#### [TRY IT]
Reproduce exactly the lines that run from the start of the records below to the line with "quelle moderne. Grazie", inclusive.

════════════════

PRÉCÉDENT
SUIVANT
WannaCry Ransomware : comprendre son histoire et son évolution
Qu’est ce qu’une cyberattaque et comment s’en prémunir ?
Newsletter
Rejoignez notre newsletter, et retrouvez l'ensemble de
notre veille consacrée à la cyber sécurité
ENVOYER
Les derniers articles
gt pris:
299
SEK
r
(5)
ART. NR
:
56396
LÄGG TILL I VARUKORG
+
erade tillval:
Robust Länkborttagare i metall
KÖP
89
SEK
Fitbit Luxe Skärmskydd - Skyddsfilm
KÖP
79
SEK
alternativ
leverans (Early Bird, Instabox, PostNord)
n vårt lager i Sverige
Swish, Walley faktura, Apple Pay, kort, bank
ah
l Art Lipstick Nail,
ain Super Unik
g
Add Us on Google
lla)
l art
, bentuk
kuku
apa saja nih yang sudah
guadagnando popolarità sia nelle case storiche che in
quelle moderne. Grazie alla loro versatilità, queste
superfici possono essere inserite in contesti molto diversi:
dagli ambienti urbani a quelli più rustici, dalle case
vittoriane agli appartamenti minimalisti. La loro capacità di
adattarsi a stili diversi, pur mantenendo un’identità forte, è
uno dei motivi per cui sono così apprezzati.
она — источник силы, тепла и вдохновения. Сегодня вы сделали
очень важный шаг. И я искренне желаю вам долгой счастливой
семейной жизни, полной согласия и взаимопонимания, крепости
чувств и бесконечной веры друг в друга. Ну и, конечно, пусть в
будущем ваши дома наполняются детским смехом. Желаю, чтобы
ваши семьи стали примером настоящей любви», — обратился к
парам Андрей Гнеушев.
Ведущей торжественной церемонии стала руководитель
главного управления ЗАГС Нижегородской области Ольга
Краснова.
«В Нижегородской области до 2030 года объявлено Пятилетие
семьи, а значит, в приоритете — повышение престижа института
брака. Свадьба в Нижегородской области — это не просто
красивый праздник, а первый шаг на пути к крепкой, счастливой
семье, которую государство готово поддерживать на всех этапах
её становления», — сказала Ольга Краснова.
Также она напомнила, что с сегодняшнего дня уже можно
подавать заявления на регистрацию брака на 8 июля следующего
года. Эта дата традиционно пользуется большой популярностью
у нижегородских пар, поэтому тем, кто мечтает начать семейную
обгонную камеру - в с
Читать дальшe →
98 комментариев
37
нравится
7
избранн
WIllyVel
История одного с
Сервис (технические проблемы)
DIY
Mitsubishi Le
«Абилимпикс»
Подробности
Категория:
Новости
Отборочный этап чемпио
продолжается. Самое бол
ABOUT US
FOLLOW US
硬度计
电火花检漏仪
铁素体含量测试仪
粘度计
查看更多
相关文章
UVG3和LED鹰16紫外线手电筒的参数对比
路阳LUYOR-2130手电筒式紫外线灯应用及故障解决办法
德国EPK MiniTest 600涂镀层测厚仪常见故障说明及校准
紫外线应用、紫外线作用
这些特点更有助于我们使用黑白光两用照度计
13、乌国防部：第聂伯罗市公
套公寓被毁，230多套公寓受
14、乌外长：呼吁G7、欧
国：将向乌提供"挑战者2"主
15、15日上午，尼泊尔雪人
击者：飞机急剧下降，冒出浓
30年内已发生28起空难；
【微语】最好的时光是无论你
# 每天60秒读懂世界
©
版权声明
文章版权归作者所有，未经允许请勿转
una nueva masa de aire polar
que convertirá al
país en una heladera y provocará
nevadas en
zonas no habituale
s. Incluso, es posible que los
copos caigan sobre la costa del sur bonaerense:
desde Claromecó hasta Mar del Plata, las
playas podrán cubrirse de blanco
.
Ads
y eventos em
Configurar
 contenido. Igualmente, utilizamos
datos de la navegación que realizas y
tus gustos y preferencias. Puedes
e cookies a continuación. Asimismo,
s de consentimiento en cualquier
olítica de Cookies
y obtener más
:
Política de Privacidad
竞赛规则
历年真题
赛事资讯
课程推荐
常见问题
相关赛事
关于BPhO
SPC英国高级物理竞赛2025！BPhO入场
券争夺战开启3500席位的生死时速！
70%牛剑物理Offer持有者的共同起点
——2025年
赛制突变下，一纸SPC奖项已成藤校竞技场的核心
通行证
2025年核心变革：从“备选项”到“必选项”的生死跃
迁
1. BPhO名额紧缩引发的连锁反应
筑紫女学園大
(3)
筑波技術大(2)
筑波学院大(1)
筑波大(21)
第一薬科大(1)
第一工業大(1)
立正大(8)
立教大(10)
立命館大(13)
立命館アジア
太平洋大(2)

════════════════

#### [RESPONSE TO THE TASK]
PRÉCÉDENT
SUIVANT
WannaCry Ransomware : comprendre son histoire et son évolution
Qu’est ce qu’une cyberattaque et comment s’en prémunir ?
Newsletter
Rejoignez notre newsletter, et retrouvez l'ensemble de
notre veille consacrée à la cyber sécurité
ENVOYER
Les derniers articles
gt pris:
299
SEK
r
(5)
ART. NR
:
56396
LÄGG TILL I VARUKORG
+
erade tillval:
Robust Länkborttagare i metall
KÖP
89
SEK
Fitbit Luxe Skärmskydd - Skyddsfilm
KÖP
79
SEK
alternativ
leverans (Early Bird, Instabox, PostNord)
n vårt lager i Sverige
Swish, Walley faktura, Apple Pay, kort, bank
ah
l Art Lipstick Nail,
ain Super Unik
g
Add Us on Google
lla)
l art
, bentuk
kuku
apa saja nih yang sudah
guadagnando popolarità sia nelle case storiche che in
quelle moderne. Grazie alla loro versatilità, queste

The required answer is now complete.